Using the corn, I liked how arranging them to go across the frame formed two sets of diagonals – one formed by the objects whole and the other in the opposite direction formed by the objects structure. On reflection, I feeling the lighting could have been improved in this image. Diagonals themselves can give a sense of depth but the even lighting is detracting from this.
The number of elements used to create the effect of the curve in this image made it the image that took the most time to create. In the image, the main curve was intended to be the items on and immediately around the plated with the spot of jam providing a central pivot point. Initially, this arrangement was leaving the background empty and uninteresting so additional items were introduced and were arranged to support the main curve.
7. Distinct, even if irregular, shapes
I couldn’t think of any food that had a more distinctive shape than a banana but I didn’t just want the image to be of a plane, unpealed banana. By cutting the banana in half, having carefully pealed back the skin, I created an arrangement that I felt had curves taking the eye though the image and had a pleasing symmetry.
8. Implied Triangle 1
The original idea of this image was to simply take a triangular slice out of the cake. However, as the cake was cut, I found myself with two triangles and I decided I wanted to get both into the composition. I experimented with a number of arrangements before I settled on the one used. The earlier attempts didn’t seemed to be working because the lines being created kept leading the eye out of the image. Finally, by using and arranging the spoons, the image has finished with three implied triangles within one image that work well together.
9. Implied Triangle 2
When researching ideas for how to photography food, I liked the back lit effect created with pieces of transparent fruit which I have replicated here. As with the example of the implied triangle above, I’ve been able to include multiple implied triangle into this image.

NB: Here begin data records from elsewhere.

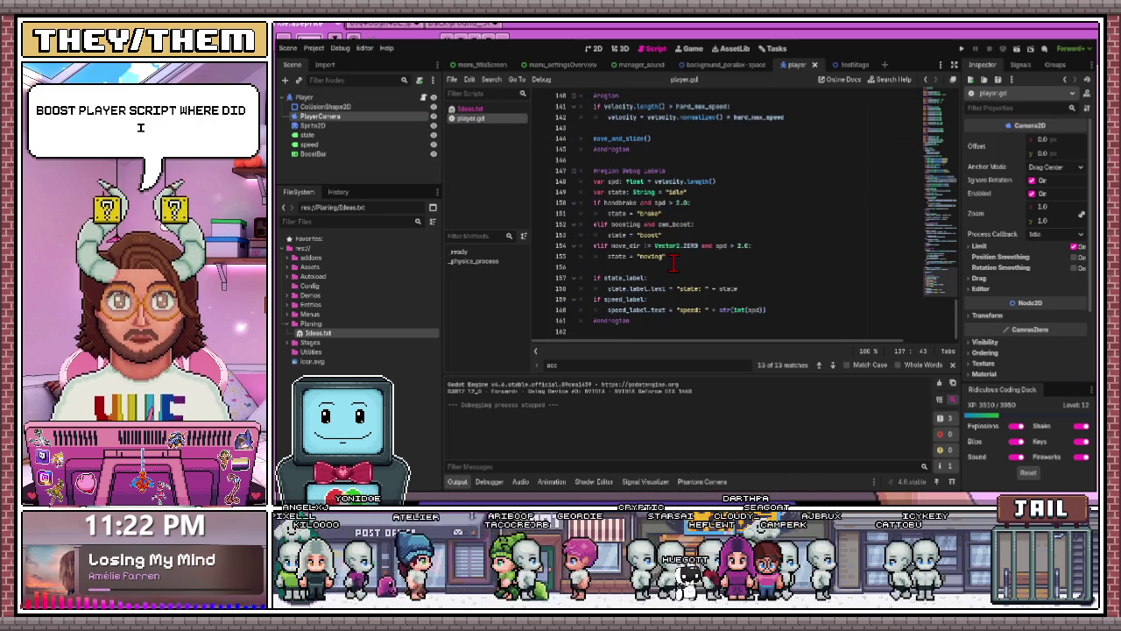
{"action": "scroll", "coordinate": [674, 263], "scroll_direction": "up", "scroll_amount": 4}
{"action": "scroll", "coordinate": [674, 262], "scroll_direction": "up", "scroll_amount": 4}
{"action": "scroll", "coordinate": [674, 263], "scroll_direction": "up", "scroll_amount": 3}
{"action": "scroll", "coordinate": [674, 263], "scroll_direction": "up", "scroll_amount": 3}
{"action": "scroll", "coordinate": [674, 256], "scroll_direction": "up", "scroll_amount": 2}
{"action": "scroll", "coordinate": [674, 256], "scroll_direction": "up", "scroll_amount": 3}
{"action": "scroll", "coordinate": [674, 256], "scroll_direction": "up", "scroll_amount": 3}
{"action": "scroll", "coordinate": [674, 256], "scroll_direction": "up", "scroll_amount": 2}
{"action": "scroll", "coordinate": [674, 263], "scroll_direction": "up", "scroll_amount": 3}
{"action": "scroll", "coordinate": [672, 268], "scroll_direction": "up", "scroll_amount": 2}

With this image, I was trying to create two parallel rhythms symbolising two lines on a musical score. In the foreground, there is a definite rhythm for the eye two follow. However, in the background, I’m not completely convinced that the apple stalks don’t interrupt the rhythm being created.

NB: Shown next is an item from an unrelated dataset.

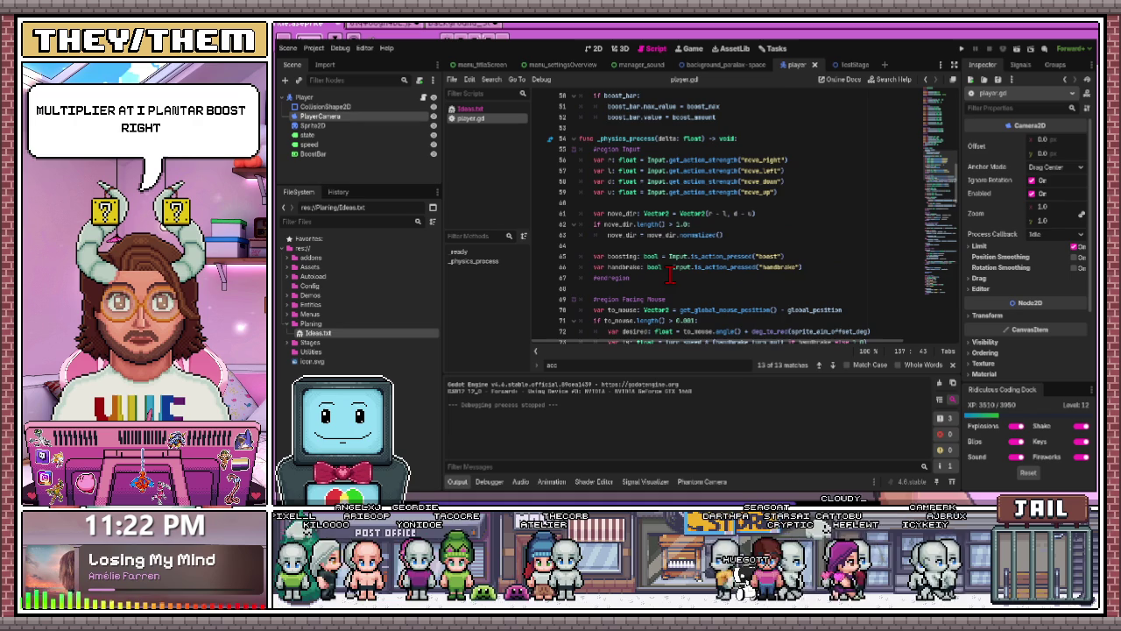
{"action": "scroll", "coordinate": [672, 274], "scroll_direction": "up", "scroll_amount": 3}
{"action": "scroll", "coordinate": [672, 273], "scroll_direction": "up", "scroll_amount": 3}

This is a simple image demonstrating the idea of a pattern. To give the image a slightly more dynamic feel, I arranged the kiwis to form slightly diagonal lines whilst making sure the items broken the image boundary and suggesting the pattern continues outside of what can be seen.

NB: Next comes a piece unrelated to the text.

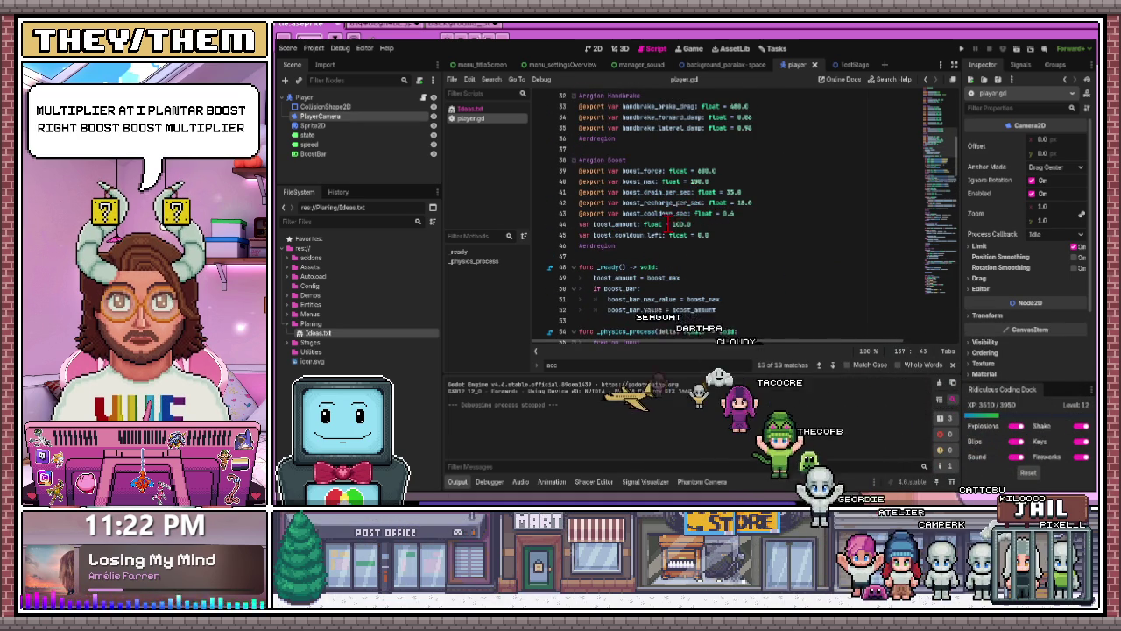
{"action": "scroll", "coordinate": [675, 219], "scroll_direction": "up", "scroll_amount": 2}
{"action": "scroll", "coordinate": [670, 224], "scroll_direction": "up", "scroll_amount": 5}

In the introduction to this module, the course notes mention that “Colour, in this context, can be something of a distraction”. Before deciding on the final images to use for the assignment, I tried converting them all to grey scale (with some adjustments to the image processing) to see if they still had strength in the points, lines and shapes. The grey scale conversions have been included in a gallery below and I feel they do still demonstrate the intended design elements.
When putting the images together, I tried to think of the images as a collective panel of work so tried to keep the images look and feel similar. In order to light the images, I was using a torch to paint in the light in a darken room, so it took a number of attempts to get the lighting as I wanted for each picture. On the whole, I think the images work well together as a collection with the only exception being the image taken to demonstrate curves. In this image, I was struggling a little with the edges of the images and I decided that adding a vignette supported the composition. On reviewing the images as a complete collection, this may not have been the best idea.
My natural inclination for selecting a subject would have been to choose something to do with nature or landscapes as these are the subjects I have previously enjoyed the most and feel most comfortable with. Choosing a subject that lent itself to still life/table top photography took me out of my comfort zone but has expanded my experience and photography techniques.